Queensland recorded one new locally-acquired case of Covid-19 on Thursday – the 10-year-old brother.
While NSW recorded more than 1400 daily cases, authorities in that state revealed its reopening plan, beginning with the end of the lockdown in areas which had recorded no Covid cases for at least 14 days from 12.01am on Saturday.
This includes the Tweed Shire, Kyogle, Tenterfield and Moree Plains across the river from Goondiwindi.
But Queensland has signalled border restrictions will remain in place until further notice.
Queensland Police Deputy Commissioner Steve Gollschewski and NSW Cross Border Commissioner James McTavish were in deep discussions over “arrangements in northern NSW and the border community” on Thursday.
An indication of what the border bubble will look like, if any, could be known as early as Friday.
Gold Coast Mayor Tom Tate and his Tweed colleague Chris Cherry called for the border bubble to be re-established, saying residents and businesses were desperate.
“It is now time to end this madness and re-establish the border bubble,” Cr Tate said.
“We all accept that Sydney residents can’t cross into Queensland for now but the bubble would save millions of dollars in lost productivity, save family breakdowns and give the Tweed-Coolangatta people some hope.”

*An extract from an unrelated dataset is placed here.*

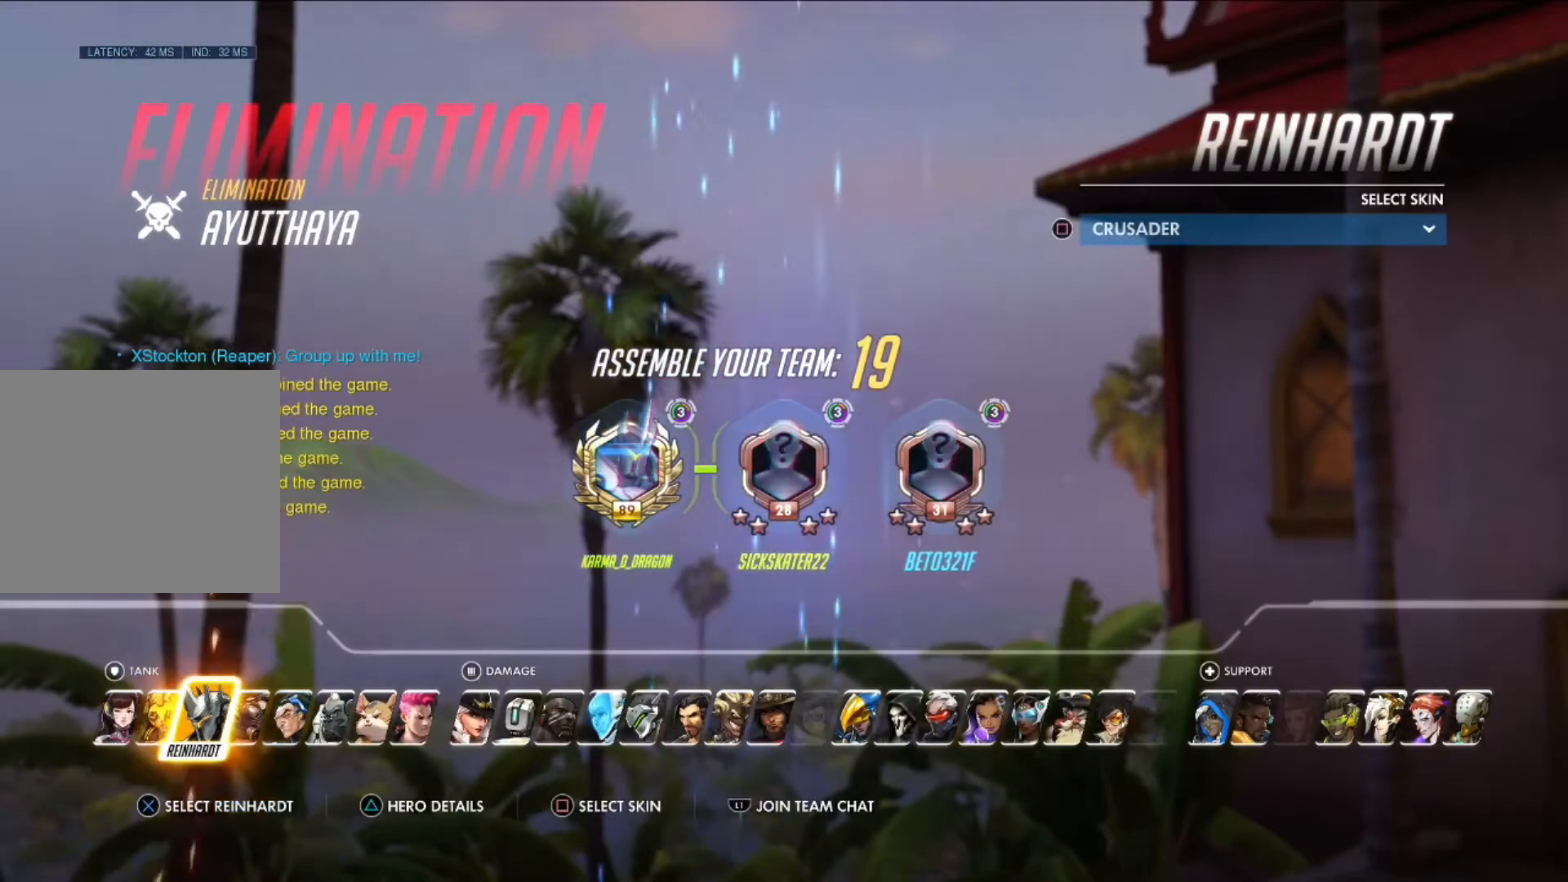
{"buttons": ["DPAD_RIGHT"], "left_stick": "center", "right_stick": "center", "events": [[209, "DPAD_RIGHT", "down"], [334, "DPAD_RIGHT", "up"], [417, "DPAD_RIGHT", "down"]]}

Cr Cherry said hundreds of Tweed children went to school on the Gold Coast and vice versa but would not be able to return to school on Monday unless restrictions ease.
Tweed catering business owner Alisha Marshall said she had to meet a Gold Coast-based employee every day at the border to deliver food for her Deluxe Grazing business.
“We need the bubble back so badly so we can get back to a little bit of a normal life. Surely someone will think of us and do something,” she said
A total of 54.84 per cent of Queenslanders aged 16 and older had received at least one dose of the Covid-19 jab as of September 8, with Premier Annastacia Palaszczuk pushing for people to book in for their vaccine.